A similar end result comes from this paper http://asiasociety.org/files/A_Rosetta_Stone_for_Noncognitive_Skills.pdf except it admits it wants to restructure the emphasis in primary and secondary schools. The omnipresent rationale, as usual, is that this personality and psychological emphasis is necessary for future success in college, career, and life. The real reason, as is true of anything emanating from a Rockefeller-funded philanthropy like the Asia Society, is to advance the vision of the future Dewey called Democratic Humanism and others call Marxist Humanism. As Dewey, Ayn Rand, and Uncle Karl all knew and we need to recognize to protect ourselves and our children, collectivists need to target the emotions and personality to realize their plans for us.
Why? Dewey insisted that “unrest, impatience, irritation, and hurry that are so marked in life are inevitable accompaniments of a situation in which individuals do not find support and contentment in the fact that they are sustaining and sustained members of a social whole.” That’s what education that targets the personality and forces regular practices of altruism and actions grounded in provided ideas can all be manipulated to do.
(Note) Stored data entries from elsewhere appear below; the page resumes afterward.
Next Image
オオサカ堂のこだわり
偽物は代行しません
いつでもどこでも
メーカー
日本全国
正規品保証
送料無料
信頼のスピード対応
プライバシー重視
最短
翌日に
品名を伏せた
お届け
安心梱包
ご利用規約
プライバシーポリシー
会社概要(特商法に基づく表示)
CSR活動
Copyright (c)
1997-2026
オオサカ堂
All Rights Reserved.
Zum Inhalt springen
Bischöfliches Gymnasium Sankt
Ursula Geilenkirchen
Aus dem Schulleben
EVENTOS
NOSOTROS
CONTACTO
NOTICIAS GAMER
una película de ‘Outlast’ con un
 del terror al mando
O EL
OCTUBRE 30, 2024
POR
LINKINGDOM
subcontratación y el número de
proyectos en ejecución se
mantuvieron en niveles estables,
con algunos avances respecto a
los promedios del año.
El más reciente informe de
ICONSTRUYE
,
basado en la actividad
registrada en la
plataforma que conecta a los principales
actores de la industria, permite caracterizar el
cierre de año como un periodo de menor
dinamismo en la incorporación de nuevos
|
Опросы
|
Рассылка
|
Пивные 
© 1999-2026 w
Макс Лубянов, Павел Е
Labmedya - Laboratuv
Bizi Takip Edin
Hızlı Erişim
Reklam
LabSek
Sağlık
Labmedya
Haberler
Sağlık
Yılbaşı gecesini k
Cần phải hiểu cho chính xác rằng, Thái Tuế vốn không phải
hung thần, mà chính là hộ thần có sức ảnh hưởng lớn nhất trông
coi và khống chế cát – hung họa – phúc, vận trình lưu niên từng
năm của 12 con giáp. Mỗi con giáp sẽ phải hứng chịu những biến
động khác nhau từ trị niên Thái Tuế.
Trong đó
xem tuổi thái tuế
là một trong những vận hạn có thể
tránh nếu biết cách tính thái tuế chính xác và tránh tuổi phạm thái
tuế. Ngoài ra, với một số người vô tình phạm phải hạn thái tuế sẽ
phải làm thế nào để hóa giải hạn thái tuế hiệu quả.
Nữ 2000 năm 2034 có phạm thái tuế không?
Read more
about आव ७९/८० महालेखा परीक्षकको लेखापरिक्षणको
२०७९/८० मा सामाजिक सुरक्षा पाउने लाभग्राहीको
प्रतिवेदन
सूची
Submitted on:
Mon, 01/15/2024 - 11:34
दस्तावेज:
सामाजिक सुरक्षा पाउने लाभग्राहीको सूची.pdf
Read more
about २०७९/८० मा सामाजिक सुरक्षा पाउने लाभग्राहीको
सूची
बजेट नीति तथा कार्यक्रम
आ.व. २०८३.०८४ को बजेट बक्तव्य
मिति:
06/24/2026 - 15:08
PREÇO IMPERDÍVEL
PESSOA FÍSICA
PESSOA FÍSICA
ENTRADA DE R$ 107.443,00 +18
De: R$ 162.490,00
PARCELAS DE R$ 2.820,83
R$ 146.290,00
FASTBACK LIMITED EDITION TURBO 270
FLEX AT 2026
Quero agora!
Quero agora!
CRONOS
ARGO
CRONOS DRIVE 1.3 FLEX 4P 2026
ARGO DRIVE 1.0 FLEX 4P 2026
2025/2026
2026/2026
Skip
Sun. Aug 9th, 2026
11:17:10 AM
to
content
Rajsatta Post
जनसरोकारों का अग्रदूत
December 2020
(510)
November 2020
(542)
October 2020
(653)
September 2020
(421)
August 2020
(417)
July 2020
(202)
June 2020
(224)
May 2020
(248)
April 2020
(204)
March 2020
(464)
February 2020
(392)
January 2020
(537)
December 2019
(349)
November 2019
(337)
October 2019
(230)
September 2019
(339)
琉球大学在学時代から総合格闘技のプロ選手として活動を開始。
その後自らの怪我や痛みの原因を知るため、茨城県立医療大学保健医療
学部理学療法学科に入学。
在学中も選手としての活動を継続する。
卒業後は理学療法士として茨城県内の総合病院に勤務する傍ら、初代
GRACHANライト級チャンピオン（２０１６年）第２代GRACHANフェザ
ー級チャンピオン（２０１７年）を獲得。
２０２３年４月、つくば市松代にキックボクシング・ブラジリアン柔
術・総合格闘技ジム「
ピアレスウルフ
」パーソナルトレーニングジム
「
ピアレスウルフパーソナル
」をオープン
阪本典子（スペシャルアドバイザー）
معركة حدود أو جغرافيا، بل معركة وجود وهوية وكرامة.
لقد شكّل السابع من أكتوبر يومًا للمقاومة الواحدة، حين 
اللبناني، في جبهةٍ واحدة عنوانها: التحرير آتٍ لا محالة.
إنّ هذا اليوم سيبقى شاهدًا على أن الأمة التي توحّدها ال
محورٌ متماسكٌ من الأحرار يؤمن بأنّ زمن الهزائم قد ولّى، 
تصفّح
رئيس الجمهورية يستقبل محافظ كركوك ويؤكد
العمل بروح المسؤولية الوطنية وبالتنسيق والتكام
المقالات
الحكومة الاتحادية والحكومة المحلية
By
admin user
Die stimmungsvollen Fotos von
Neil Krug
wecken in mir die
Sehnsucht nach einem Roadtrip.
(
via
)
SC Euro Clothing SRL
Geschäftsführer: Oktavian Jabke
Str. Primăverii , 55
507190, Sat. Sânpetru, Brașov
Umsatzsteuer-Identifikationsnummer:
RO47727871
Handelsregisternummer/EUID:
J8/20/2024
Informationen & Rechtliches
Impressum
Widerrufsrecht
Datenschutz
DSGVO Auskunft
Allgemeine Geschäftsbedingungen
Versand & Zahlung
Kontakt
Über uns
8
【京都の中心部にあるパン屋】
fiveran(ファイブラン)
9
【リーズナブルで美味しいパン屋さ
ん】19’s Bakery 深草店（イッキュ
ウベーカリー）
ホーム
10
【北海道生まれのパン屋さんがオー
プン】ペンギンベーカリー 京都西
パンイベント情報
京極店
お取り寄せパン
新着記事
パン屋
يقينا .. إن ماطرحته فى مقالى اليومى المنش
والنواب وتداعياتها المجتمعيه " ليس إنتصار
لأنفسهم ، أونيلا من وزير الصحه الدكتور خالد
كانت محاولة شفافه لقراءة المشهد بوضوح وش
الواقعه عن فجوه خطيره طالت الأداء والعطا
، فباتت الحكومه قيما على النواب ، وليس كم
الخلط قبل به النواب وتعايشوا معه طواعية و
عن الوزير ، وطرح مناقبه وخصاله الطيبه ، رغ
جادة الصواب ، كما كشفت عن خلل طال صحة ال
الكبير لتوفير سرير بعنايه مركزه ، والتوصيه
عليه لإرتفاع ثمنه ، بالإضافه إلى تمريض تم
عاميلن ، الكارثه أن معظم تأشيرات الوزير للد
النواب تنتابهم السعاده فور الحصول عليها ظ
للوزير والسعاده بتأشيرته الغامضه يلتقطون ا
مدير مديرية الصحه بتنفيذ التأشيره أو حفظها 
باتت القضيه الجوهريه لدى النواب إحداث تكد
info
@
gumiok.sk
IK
That’s why we have such a coordinated push now.
We have a sustained push from the Left and the Right, from the religious and atheists, from the global bureaucrat or ex-politician to the local mayor or city council member. All pushing practices that, whatever their personal beliefs and expectations in advocating for them, were nevertheless developed to “generate the sense of shared values and organic interconnection needed to harmonize society and to integrate and set free the personalities of contemporary men and women.”
If terms like Marxist Humanism seem off-putting, let’s just translate it as Dewey and his biographer Steven Rockefeller did and ask “Can a material, industrial civilization be converted into a distinctive agency for liberating the minds and refining the emotions of all who take part in it?” If a politician claims to want Quality Education for All Students, you might want to inform him or her as to what that actually entails.
When I get upset about the 2014 Bipartisan and Bicameral piece of federal legislation known as WIOA that all the candidates running for President who are US Senators voted for, it is because it fits perfectly with Dewey’s insistence that a planned economy would be needed for democratic socialism to be achieved and it was best implemented at the local level. After all, what is WIOA but legislation with the effect of controlling the ends of education as well as allowing for “social control of industry and the use of government agencies for constructive social ends” just as Dewey sought.
Let me close by pointing out that those of us not employed by the public sector or businesses getting taxpayer dollars are unlikely to find any of these desired ends particularly constructive.